### 任务材料

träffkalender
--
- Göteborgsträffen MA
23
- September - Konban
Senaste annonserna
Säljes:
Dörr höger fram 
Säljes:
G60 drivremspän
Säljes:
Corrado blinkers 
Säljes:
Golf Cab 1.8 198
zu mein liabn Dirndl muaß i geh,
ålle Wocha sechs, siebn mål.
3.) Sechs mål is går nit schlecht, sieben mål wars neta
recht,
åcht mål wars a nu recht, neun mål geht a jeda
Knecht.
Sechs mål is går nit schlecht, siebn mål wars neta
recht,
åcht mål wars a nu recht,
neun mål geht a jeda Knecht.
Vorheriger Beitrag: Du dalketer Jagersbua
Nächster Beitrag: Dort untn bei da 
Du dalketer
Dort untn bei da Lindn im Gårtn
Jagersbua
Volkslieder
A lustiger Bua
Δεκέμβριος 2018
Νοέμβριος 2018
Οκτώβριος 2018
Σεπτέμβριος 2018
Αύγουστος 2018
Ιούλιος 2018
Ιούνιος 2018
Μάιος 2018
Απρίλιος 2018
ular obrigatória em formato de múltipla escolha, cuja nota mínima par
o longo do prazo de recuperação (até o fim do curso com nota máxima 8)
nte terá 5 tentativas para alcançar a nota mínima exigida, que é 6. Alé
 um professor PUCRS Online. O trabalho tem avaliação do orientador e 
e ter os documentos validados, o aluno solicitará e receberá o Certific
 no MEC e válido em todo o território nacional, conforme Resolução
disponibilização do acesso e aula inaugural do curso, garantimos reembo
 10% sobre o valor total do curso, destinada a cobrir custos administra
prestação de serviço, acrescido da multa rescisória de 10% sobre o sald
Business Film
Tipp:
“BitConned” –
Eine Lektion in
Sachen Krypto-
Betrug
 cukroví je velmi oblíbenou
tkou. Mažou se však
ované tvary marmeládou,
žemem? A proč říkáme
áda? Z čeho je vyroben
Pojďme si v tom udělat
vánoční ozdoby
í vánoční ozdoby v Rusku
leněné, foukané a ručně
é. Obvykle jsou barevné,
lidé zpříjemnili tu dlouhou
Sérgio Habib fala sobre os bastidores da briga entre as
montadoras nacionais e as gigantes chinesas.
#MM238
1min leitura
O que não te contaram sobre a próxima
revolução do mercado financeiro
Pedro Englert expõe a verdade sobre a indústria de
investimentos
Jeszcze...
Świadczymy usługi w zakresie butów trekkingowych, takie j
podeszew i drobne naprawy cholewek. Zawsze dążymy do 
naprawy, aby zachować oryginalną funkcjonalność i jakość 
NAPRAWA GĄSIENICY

######

将上方材料中的每一行逐字打印出来，不作任何改动。

任务答案:
träffkalender
--
- Göteborgsträffen MA
23
- September - Konban
Senaste annonserna
Säljes:
Dörr höger fram 
Säljes:
G60 drivremspän
Säljes:
Corrado blinkers 
Säljes:
Golf Cab 1.8 198
zu mein liabn Dirndl muaß i geh,
ålle Wocha sechs, siebn mål.
3.) Sechs mål is går nit schlecht, sieben mål wars neta
recht,
åcht mål wars a nu recht, neun mål geht a jeda
Knecht.
Sechs mål is går nit schlecht, siebn mål wars neta
recht,
åcht mål wars a nu recht,
neun mål geht a jeda Knecht.
Vorheriger Beitrag: Du dalketer Jagersbua
Nächster Beitrag: Dort untn bei da 
Du dalketer
Dort untn bei da Lindn im Gårtn
Jagersbua
Volkslieder
A lustiger Bua
Δεκέμβριος 2018
Νοέμβριος 2018
Οκτώβριος 2018
Σεπτέμβριος 2018
Αύγουστος 2018
Ιούλιος 2018
Ιούνιος 2018
Μάιος 2018
Απρίλιος 2018
ular obrigatória em formato de múltipla escolha, cuja nota mínima par
o longo do prazo de recuperação (até o fim do curso com nota máxima 8)
nte terá 5 tentativas para alcançar a nota mínima exigida, que é 6. Alé
 um professor PUCRS Online. O trabalho tem avaliação do orientador e 
e ter os documentos validados, o aluno solicitará e receberá o Certific
 no MEC e válido em todo o território nacional, conforme Resolução
disponibilização do acesso e aula inaugural do curso, garantimos reembo
 10% sobre o valor total do curso, destinada a cobrir custos administra
prestação de serviço, acrescido da multa rescisória de 10% sobre o sald
Business Film
Tipp:
“BitConned” –
Eine Lektion in
Sachen Krypto-
Betrug
 cukroví je velmi oblíbenou
tkou. Mažou se však
ované tvary marmeládou,
žemem? A proč říkáme
áda? Z čeho je vyroben
Pojďme si v tom udělat
vánoční ozdoby
í vánoční ozdoby v Rusku
leněné, foukané a ručně
é. Obvykle jsou barevné,
lidé zpříjemnili tu dlouhou
Sérgio Habib fala sobre os bastidores da briga entre as
montadoras nacionais e as gigantes chinesas.
#MM238
1min leitura
O que não te contaram sobre a próxima
revolução do mercado financeiro
Pedro Englert expõe a verdade sobre a indústria de
investimentos
Jeszcze...
Świadczymy usługi w zakresie butów trekkingowych, takie j
podeszew i drobne naprawy cholewek. Zawsze dążymy do 
naprawy, aby zachować oryginalną funkcjonalność i jakość 
NAPRAWA GĄSIENICY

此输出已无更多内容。